■ PROBLEM STATEMENT
In the copy, include all of the listing exactly and none of its pictures.
------------------------------------------------
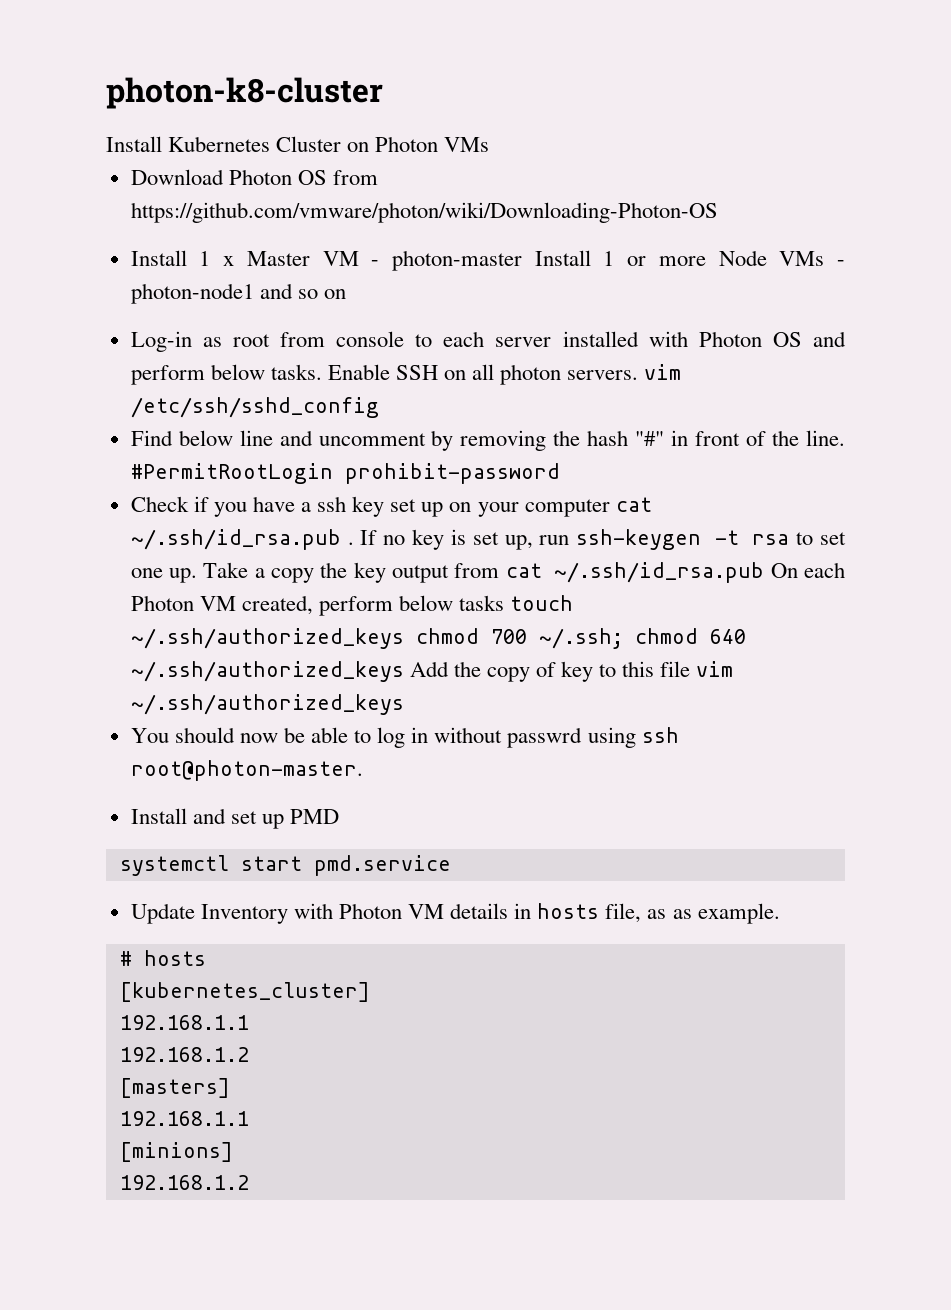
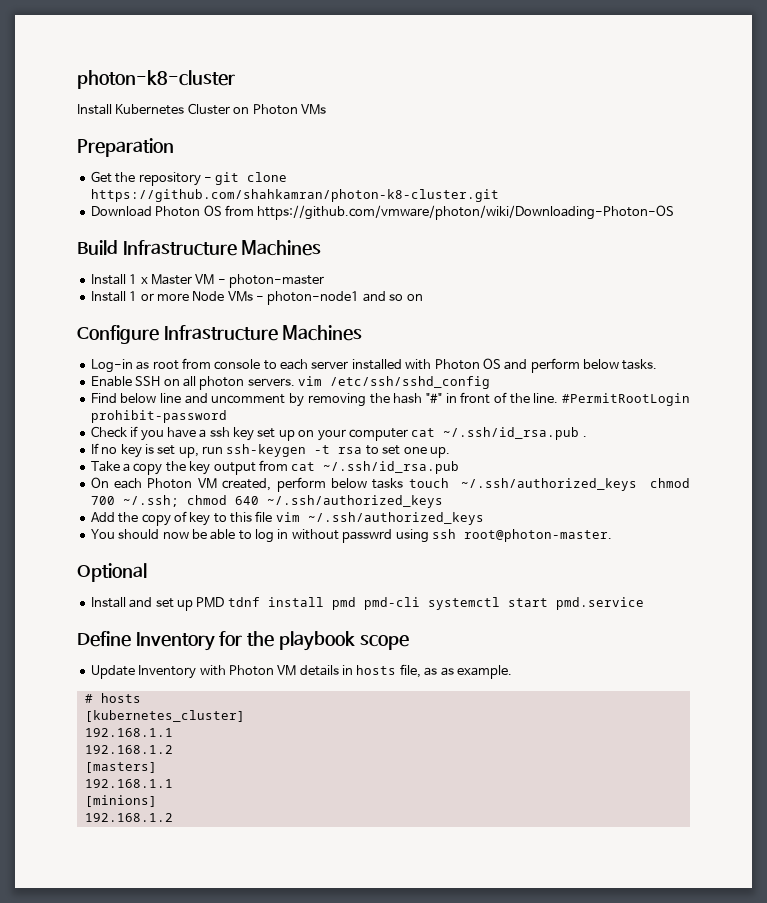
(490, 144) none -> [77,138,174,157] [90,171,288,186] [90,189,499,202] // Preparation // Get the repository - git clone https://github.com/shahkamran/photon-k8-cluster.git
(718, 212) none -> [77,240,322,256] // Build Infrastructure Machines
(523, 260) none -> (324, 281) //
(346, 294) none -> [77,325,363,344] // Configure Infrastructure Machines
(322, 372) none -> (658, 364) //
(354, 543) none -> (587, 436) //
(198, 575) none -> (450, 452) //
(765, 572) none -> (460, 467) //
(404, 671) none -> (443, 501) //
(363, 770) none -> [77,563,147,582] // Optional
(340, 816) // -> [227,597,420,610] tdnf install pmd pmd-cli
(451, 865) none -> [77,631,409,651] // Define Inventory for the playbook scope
------------------------------------------------
■ EXERCISE RESPONSE
(490, 144) none -> [77,138,174,157] [90,171,288,186] [90,189,499,202] // Preparation // Get the repository - git clone https://github.com/shahkamran/photon-k8-cluster.git
(718, 212) none -> [77,240,322,256] // Build Infrastructure Machines
(523, 260) none -> (324, 281) //
(346, 294) none -> [77,325,363,344] // Configure Infrastructure Machines
(322, 372) none -> (658, 364) //
(354, 543) none -> (587, 436) //
(198, 575) none -> (450, 452) //
(765, 572) none -> (460, 467) //
(404, 671) none -> (443, 501) //
(363, 770) none -> [77,563,147,582] // Optional
(340, 816) // -> [227,597,420,610] tdnf install pmd pmd-cli
(451, 865) none -> [77,631,409,651] // Define Inventory for the playbook scope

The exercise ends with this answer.